Saturday, April 30, 2022

how's it going

My grandmother was one of my most favorite people in the world. I've often felt regret that I only knew her as a child. She left this world when I was about twelve, quite a few years before I could interact with adults as an adult and really get to know them. I understood things differently as a child. Children don't ask how you're doing when they say hello, because they don't really care yet.

Another great person who passed much more recently was her brother. We conversed many times as adults, although never as much as I would have liked. Still, in some sense it feels like I never interacted with him as an adult, either. I was so wrapped up in myself, even ten years ago, I was like a kid that just wanted someone to tell stories to. 

I had trouble with greetings like "hey, how are you" because it felt insincere. People don't really want an answer, right? Only now does it occur to me that I felt that way, because I was the one that didn't care. If someone was hurt or needed help, I cared in that sense. I just didn't want to hear anyone else's stories. I was incurious, at best. 

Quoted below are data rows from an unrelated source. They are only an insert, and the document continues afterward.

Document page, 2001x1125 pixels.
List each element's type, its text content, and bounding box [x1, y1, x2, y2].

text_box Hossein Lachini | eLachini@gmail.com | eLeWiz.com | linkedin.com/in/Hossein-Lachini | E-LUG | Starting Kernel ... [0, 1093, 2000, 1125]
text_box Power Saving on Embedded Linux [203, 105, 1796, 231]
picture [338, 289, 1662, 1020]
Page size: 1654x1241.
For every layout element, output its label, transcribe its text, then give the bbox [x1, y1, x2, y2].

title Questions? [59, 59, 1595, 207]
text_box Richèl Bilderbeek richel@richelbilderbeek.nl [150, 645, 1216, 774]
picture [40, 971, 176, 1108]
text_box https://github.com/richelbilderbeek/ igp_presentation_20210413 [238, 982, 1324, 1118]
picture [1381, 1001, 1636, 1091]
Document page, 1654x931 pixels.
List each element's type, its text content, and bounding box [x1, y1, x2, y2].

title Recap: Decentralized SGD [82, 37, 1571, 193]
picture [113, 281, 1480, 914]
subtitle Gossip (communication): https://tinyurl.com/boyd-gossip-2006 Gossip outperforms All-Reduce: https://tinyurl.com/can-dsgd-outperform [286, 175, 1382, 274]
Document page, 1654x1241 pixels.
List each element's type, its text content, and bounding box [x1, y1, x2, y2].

I tried to be a good listener, but I certainly wasn't proactive about it. I also had a very hard time asking questions. I'd think because it felt too aggressive or something, I wasn't sure it was appropriate. Beneath all that, it never occurred to me that questions weren't just a good social skill, but that I should take interest in the answers. I didn't even notice the deficit. It becomes easier to ask, when I actually care.

Even engaging with people I've known more recently, I've been more walled off than I'd even realized. In my own world to a great extent, like my father was. Something seems to have shifted in me, coming out of the pandemic. It's distressing to realize how little I've really been present in my interactions with people all my life. I could have had so many questions, but couldn't think of even one.

I don't know why. I was always trying. For what, I was never sure. I'm still quite lost. I'm not sure how much progress I've really made, but this past year has been substantively different. Before the pandemic, I was always hiding in the corner of the gym. Of course I wasn't going to ask anyone how they were doing. Then they'd just try to talk to me. 

Now I say it all the time. Turns out, people often do have real answers.